Problem details => Filter the records for "wrist" and keep each line that has it.

Entries shown =>
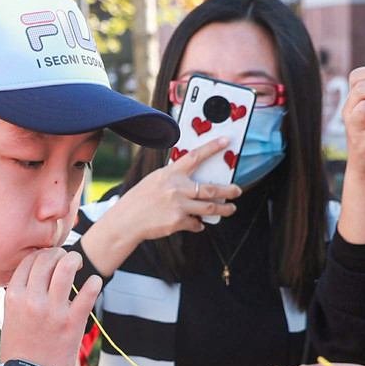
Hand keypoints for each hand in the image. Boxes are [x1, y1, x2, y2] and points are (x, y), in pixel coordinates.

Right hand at [0, 247, 101, 365]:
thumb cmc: (20, 349)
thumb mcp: (10, 316)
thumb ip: (21, 294)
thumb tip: (37, 273)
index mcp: (14, 296)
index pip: (29, 261)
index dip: (42, 254)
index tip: (50, 259)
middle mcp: (32, 300)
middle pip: (47, 259)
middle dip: (60, 253)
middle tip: (67, 260)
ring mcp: (53, 311)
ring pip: (66, 268)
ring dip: (75, 260)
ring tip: (79, 265)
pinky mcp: (72, 323)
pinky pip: (87, 292)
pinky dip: (94, 282)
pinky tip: (94, 282)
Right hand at [77, 140, 240, 276]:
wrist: (126, 221)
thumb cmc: (140, 200)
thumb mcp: (155, 181)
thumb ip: (175, 179)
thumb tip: (196, 183)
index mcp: (170, 174)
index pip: (195, 157)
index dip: (211, 147)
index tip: (225, 141)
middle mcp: (176, 188)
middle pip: (210, 188)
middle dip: (229, 190)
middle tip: (237, 190)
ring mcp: (178, 206)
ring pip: (209, 207)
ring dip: (224, 209)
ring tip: (230, 209)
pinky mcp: (178, 222)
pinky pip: (196, 224)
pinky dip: (199, 224)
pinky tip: (198, 224)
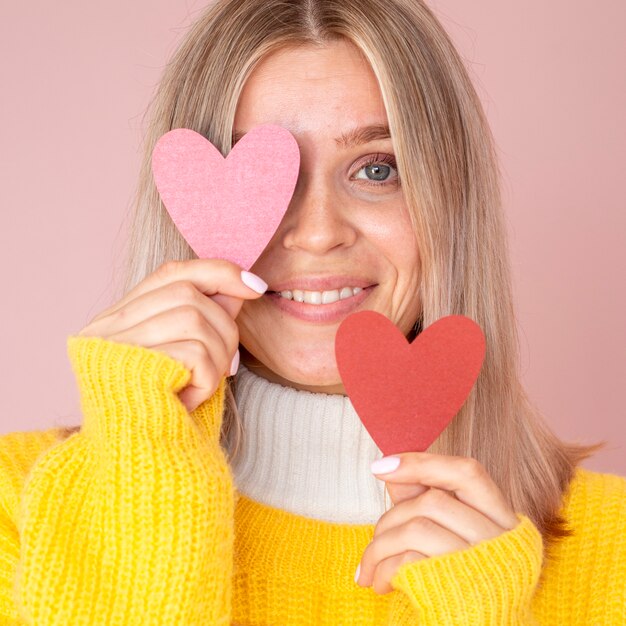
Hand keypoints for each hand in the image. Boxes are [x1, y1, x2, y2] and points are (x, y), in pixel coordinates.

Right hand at [76, 258, 267, 411]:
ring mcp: (111, 346)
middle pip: (188, 293)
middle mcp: (104, 326)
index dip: (217, 272)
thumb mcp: (187, 359)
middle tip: (228, 366)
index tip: (254, 286)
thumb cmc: (166, 413)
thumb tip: (243, 286)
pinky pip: (193, 353)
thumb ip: (206, 319)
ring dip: (217, 355)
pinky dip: (206, 379)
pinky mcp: (127, 369)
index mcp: (117, 319)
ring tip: (204, 385)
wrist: (140, 467)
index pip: (171, 273)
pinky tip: (190, 402)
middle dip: (224, 327)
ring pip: (193, 318)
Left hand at [355, 452, 519, 594]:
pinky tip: (379, 584)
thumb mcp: (447, 538)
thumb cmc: (459, 584)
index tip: (380, 466)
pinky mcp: (463, 593)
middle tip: (374, 540)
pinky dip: (384, 569)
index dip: (423, 463)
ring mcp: (486, 567)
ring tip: (368, 569)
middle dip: (390, 517)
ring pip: (417, 528)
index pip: (468, 473)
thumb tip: (389, 468)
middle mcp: (502, 540)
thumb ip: (423, 501)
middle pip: (432, 501)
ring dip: (380, 546)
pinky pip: (411, 563)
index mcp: (503, 520)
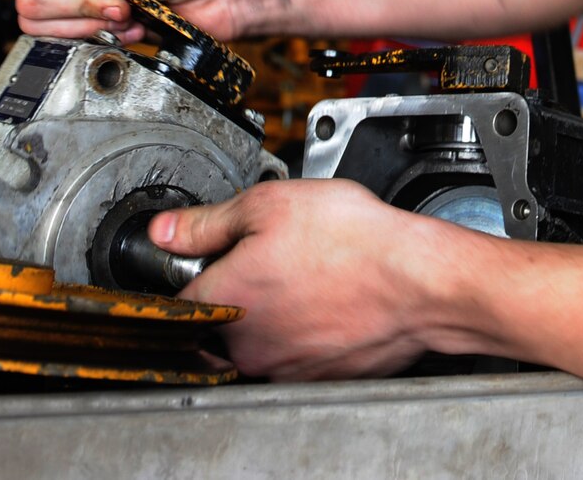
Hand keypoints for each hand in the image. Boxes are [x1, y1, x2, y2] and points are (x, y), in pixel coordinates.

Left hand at [156, 179, 474, 380]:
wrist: (416, 280)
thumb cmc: (351, 240)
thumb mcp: (267, 204)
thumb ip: (206, 222)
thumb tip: (165, 232)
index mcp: (226, 301)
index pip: (178, 299)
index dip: (192, 274)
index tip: (213, 257)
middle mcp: (249, 346)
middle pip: (221, 322)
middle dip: (239, 294)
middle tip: (274, 259)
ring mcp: (286, 368)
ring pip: (262, 340)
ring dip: (276, 314)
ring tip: (310, 277)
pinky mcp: (321, 378)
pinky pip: (300, 355)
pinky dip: (309, 332)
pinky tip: (331, 300)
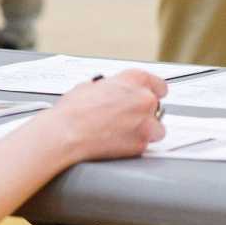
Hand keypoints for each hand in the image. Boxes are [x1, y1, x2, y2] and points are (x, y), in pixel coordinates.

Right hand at [43, 69, 166, 161]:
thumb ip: (112, 87)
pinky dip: (136, 145)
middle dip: (144, 113)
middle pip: (157, 107)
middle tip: (127, 118)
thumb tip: (111, 92)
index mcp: (134, 79)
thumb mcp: (92, 85)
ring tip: (125, 133)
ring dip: (146, 131)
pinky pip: (145, 145)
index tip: (151, 97)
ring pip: (157, 128)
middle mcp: (144, 99)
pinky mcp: (141, 144)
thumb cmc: (74, 110)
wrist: (67, 133)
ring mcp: (145, 123)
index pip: (159, 85)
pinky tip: (119, 143)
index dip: (153, 93)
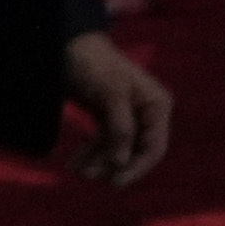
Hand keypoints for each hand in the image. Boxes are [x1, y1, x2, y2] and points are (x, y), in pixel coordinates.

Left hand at [65, 31, 174, 187]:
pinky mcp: (108, 116)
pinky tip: (75, 163)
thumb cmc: (94, 64)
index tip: (115, 182)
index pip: (153, 147)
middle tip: (88, 176)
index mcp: (156, 105)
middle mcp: (146, 112)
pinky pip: (103, 141)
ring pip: (117, 149)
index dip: (137, 167)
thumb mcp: (110, 94)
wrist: (68, 44)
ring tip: (76, 170)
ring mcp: (127, 114)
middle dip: (113, 165)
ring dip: (98, 161)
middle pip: (136, 151)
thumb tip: (123, 161)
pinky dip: (90, 152)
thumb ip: (120, 127)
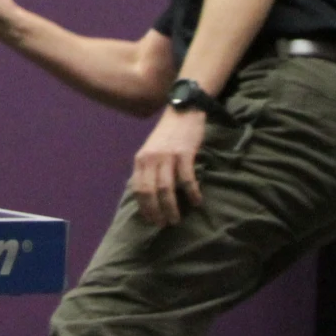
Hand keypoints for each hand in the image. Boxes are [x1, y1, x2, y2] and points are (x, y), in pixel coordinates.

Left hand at [131, 107, 205, 227]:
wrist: (183, 110)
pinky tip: (196, 202)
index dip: (144, 208)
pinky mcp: (184, 153)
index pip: (138, 189)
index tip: (151, 221)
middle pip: (150, 192)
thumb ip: (149, 169)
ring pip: (166, 189)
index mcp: (141, 160)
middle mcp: (150, 159)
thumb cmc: (168, 134)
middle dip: (156, 212)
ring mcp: (167, 156)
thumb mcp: (151, 150)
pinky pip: (187, 179)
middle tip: (164, 224)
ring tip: (177, 219)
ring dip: (171, 207)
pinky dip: (191, 193)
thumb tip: (149, 195)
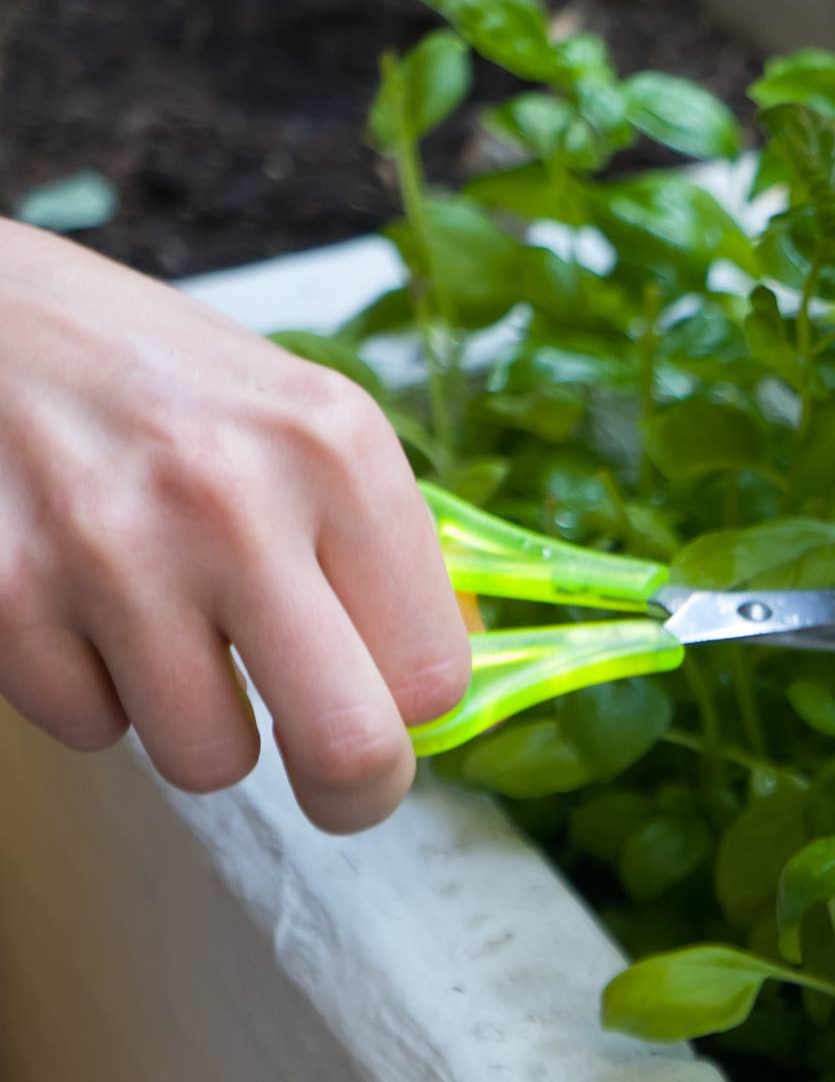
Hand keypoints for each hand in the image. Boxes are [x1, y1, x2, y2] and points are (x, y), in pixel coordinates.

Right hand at [0, 224, 469, 831]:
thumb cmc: (169, 381)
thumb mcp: (309, 422)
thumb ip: (386, 549)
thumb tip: (452, 691)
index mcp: (334, 448)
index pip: (434, 668)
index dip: (418, 711)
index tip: (395, 705)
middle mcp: (232, 498)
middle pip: (349, 746)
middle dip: (354, 791)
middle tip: (340, 781)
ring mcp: (111, 552)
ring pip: (210, 761)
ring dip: (203, 723)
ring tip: (181, 632)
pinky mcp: (5, 596)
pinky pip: (92, 730)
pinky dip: (99, 691)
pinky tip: (91, 606)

Solution =>
wrist: (126, 221)
wrist: (140, 467)
wrist: (416, 280)
wrist: (67, 133)
wrist: (68, 44)
wrist: (183, 110)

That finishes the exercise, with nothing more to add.